Phylodynamics is a set of population genetics tools that aim at reconstructing demographic history of a population based on molecular sequences of individuals sampled from the population of interest. One important task in phylodynamics is to estimate changes in (effective) population size. When applied to infectious disease sequences such estimation of population size trajectories can provide information about changes in the number of infections. To model changes in the number of infected individuals, current phylodynamic methods use non-parametric approaches (e.g., Bayesian curve-fitting based on change-point models or Gaussian process priors), parametric approaches (e.g., based on differential equations), and stochastic modeling in conjunction with likelihood-free Bayesian methods. The first class of methods yields results that are hard to interpret epidemiologically. The second class of methods provides estimates of important epidemiological parameters, such as infection and removal/recovery rates, but ignores variation in the dynamics of infectious disease spread. The third class of methods is the most advantageous statistically, but relies on computationally intensive particle filtering techniques that limits its applications. We propose a Bayesian model that combines phylodynamic inference and stochastic epidemic models, and achieves computational tractability by using a linear noise approximation (LNA) - a technique that allows us to approximate probability densities of stochastic epidemic model trajectories. LNA opens the door for using modern Markov chain Monte Carlo tools to approximate the joint posterior distribution of the disease transmission parameters and of high dimensional vectors describing unobserved changes in the stochastic epidemic model compartment sizes (e.g., numbers of infectious and susceptible individuals). In a simulation study, we show that our method can successfully recover parameters of stochastic epidemic models. We apply our estimation technique to Ebola genealogies estimated using viral genetic data from the 2014 epidemic in Sierra Leone and Liberia.
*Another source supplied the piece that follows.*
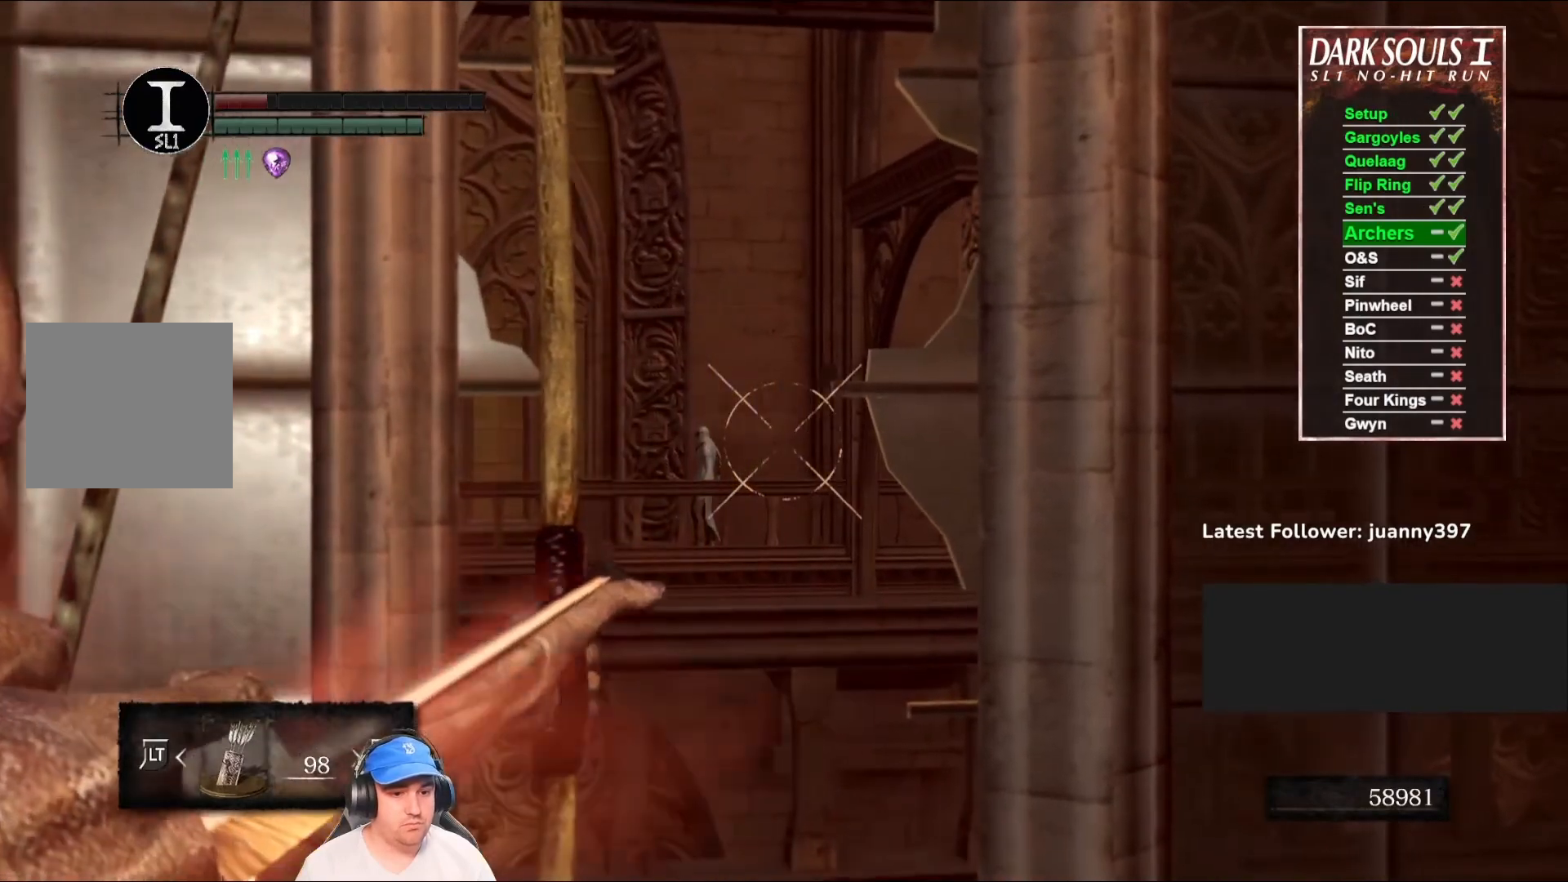
{"buttons": ["L1", "R1"], "left_stick": "center", "right_stick": "center", "events": [[200, "right_stick", "up"], [333, "right_stick", "center"]]}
系统动力学是一套群体遗传学工具，旨在根据从感兴趣的群体中抽样的个体的分子序列重建群体的人口统计学历史。系统动力学的一个重要任务是估计(有效)种群大小的变化。当应用于传染病序列时，这种对种群大小轨迹的估计可以提供有关感染数量变化的信息。为了模拟感染人数的变化，目前的系统动力学方法使用非参数方法(例如，基于变化点模型或高斯过程先验的贝叶斯曲线拟合)、参数方法(例如，基于微分方程)和结合无似然贝叶斯方法的随机建模。第一类方法产生的结果很难从流行病学上解释。第二类方法提供了重要的流行病学参数的估计，例如感染率和清除/恢复率，但忽略了传染病传播动态的变化。第三类方法在统计上是最有利的，但依赖于计算密集型的粒子滤波技术，限制了它的应用。我们提出了一种贝叶斯模型，结合了系统动力学推断和随机流行病模型，并通过使用线性噪声近似(LNA)实现了计算可追溯性-一种允许我们近似随机流行病模型轨迹的概率密度的技术。LNA为使用现代马尔可夫链蒙特卡罗工具来近似疾病传播参数和描述随机流行病模型隔室大小(例如，感染和易感个体的数量)中未观察到的变化的高维向量的联合后向分布打开了大门。仿真研究表明，该方法可以成功地恢复随机流行病模型的参数。我们利用2014年塞拉利昂和利比里亚疫情的病毒遗传数据，将我们的估计技术应用于埃博拉谱系估计。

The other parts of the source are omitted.